ECLI:NL:HR:2000:AA4433

Hoge Raad

Datum uitspraak
21 januari 2000
Publicatiedatum
4 april 2013
Zaaknummer
C98/195HR
Instantie
Hoge Raad
Type
Uitspraak
Rechtsgebied
Civiel recht
Procedures
  • Cassatie
Rechters
  • A. Mijnssen
  • M. van der Putt-Lauwers
  • F. Fleers
  • A. de Savornin Lohman
  • H. Hammerstein
  • J. Heemskerk
Vindplaatsen
  • Rechtspraak.nl
AI samenvatting door LexboostAutomatisch gegenereerd

Cassatie over concurrentie en schadeloosstelling in advertentiewereld

In deze zaak heeft de Hoge Raad op 21 januari 2000 uitspraak gedaan in een cassatieprocedure tussen B.V. Dagblad De Telegraaf en een voormalige adverteerder, aangeduid als [verweerder]. De zaak begon toen [verweerder] in 1992 De Telegraaf dagvaardde voor de Kantonrechter te Hilversum, met vorderingen die onder andere betrekking hadden op het beschermen van zijn concurrentiepositie en het verkrijgen van schadeloosstelling voor gederfde provisie door gewijzigde marktomstandigheden. De Kantonrechter heeft in een tussenvonnis van 7 juli 1993 een comparitie van partijen gelast, waarna de zaak door de Rechtbank te Amsterdam is behandeld. De Rechtbank heeft in 1995 het vonnis van de Kantonrechter bekrachtigd en de zaak terugverwezen.
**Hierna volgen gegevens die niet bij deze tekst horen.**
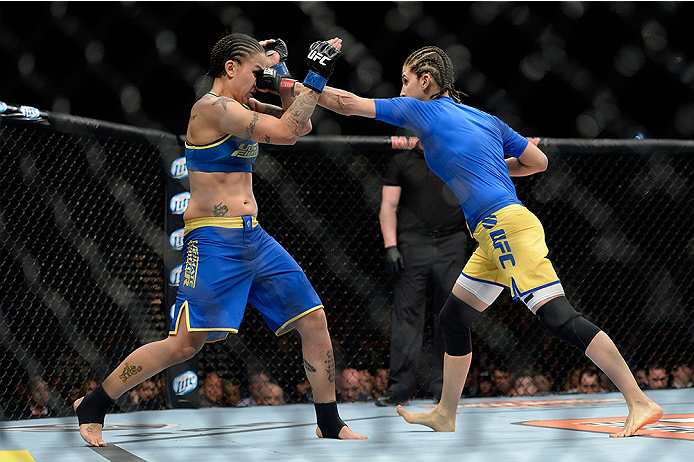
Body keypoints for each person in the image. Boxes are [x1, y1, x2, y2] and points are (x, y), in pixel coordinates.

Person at [311, 44, 662, 437]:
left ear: (426, 82)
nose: (402, 88)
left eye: (406, 81)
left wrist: (306, 79)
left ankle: (639, 401)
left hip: (503, 227)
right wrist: (492, 169)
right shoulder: (486, 119)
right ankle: (445, 413)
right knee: (454, 318)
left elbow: (345, 103)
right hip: (491, 233)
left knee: (559, 317)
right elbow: (538, 162)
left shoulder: (424, 109)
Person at [73, 33, 366, 446]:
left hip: (255, 238)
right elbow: (284, 132)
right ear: (230, 69)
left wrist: (279, 72)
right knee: (184, 346)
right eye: (253, 73)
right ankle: (95, 404)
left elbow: (300, 126)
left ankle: (329, 421)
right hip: (213, 240)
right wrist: (315, 74)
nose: (257, 81)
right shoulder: (211, 109)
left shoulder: (244, 105)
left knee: (314, 320)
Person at [377, 141, 468, 406]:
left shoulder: (455, 159)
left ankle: (444, 388)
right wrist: (391, 245)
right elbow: (388, 206)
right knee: (406, 316)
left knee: (449, 316)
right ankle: (399, 389)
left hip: (452, 241)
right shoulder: (403, 163)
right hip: (413, 243)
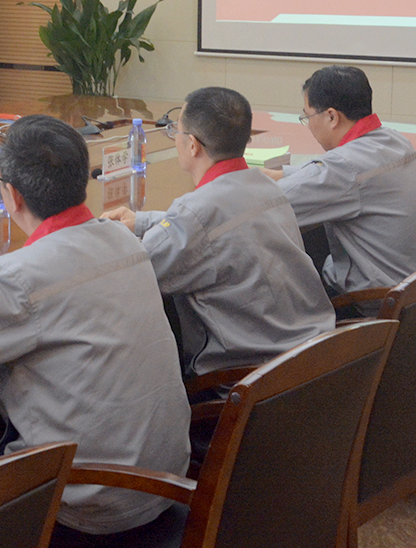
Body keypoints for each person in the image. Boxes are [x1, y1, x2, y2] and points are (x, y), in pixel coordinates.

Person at [0, 115, 189, 542]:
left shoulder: (22, 282)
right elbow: (55, 275)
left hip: (86, 506)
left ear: (12, 195)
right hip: (163, 483)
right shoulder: (122, 239)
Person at [104, 87, 333, 377]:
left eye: (176, 130)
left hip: (251, 380)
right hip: (314, 358)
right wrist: (143, 221)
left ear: (192, 145)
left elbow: (133, 273)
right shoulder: (266, 187)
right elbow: (219, 223)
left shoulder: (194, 215)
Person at [263, 65, 416, 303]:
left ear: (331, 117)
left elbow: (264, 206)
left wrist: (237, 183)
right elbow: (339, 174)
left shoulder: (343, 168)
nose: (308, 125)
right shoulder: (394, 139)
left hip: (385, 304)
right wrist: (277, 174)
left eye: (307, 117)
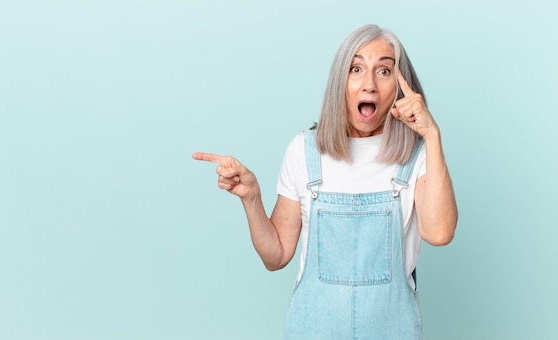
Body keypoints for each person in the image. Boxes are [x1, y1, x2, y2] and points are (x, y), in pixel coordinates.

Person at [192, 24, 457, 339]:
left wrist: (431, 134)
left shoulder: (417, 155)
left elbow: (439, 234)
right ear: (339, 82)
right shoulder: (304, 151)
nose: (369, 85)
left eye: (384, 71)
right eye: (356, 69)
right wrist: (251, 198)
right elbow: (275, 257)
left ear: (401, 89)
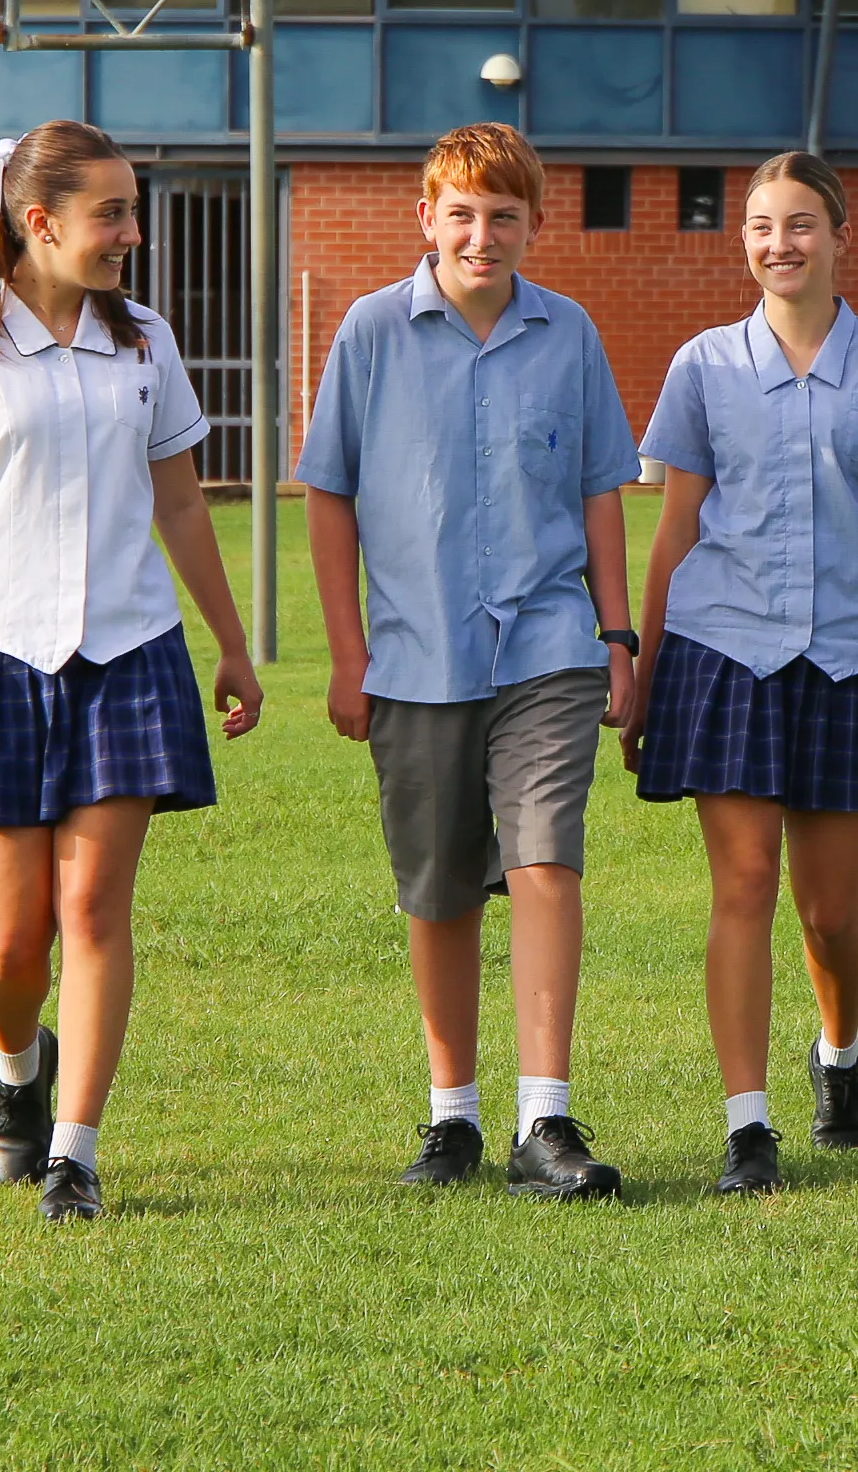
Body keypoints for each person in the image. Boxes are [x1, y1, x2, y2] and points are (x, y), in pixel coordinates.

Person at [0, 121, 262, 1224]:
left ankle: (75, 1155)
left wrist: (231, 644)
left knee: (94, 907)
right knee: (9, 943)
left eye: (131, 211)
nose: (130, 235)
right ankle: (19, 1074)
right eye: (112, 214)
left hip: (129, 655)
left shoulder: (145, 340)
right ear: (38, 222)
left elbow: (183, 503)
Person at [299, 123, 641, 1200]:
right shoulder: (367, 333)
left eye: (504, 216)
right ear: (426, 218)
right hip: (414, 656)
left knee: (544, 862)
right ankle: (452, 1116)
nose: (481, 234)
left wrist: (617, 634)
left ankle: (545, 1118)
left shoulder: (569, 333)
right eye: (462, 212)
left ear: (534, 225)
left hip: (546, 648)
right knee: (441, 890)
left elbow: (599, 492)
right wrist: (347, 651)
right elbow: (327, 496)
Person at [623, 153, 858, 1195]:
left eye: (800, 223)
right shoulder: (703, 366)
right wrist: (637, 663)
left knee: (827, 911)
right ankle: (746, 1126)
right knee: (743, 887)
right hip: (721, 653)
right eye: (761, 226)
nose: (779, 243)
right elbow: (674, 524)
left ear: (838, 235)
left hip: (846, 658)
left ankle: (837, 1054)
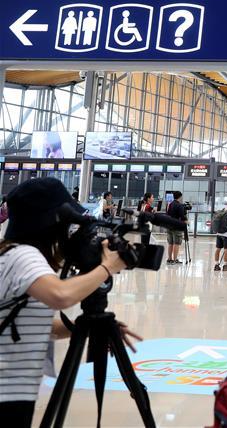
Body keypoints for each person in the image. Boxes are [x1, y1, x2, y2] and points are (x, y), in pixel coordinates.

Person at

In de daaropvolgende rechtsgang heeft [verweerder] zijn eis gewijzigd en aanvullende vorderingen ingediend, waaronder het verzoek om een schriftelijke opgave van verschuldigde provisie en een voorschot op achterstallige betalingen. De Kantonrechter heeft verschillende tussenvonnissen gewezen, waarbij onder andere de wijziging van eis is toegestaan en De Telegraaf is veroordeeld tot het verstrekken van een ondertekend geschrift met de inhoud van de agentuurovereenkomst.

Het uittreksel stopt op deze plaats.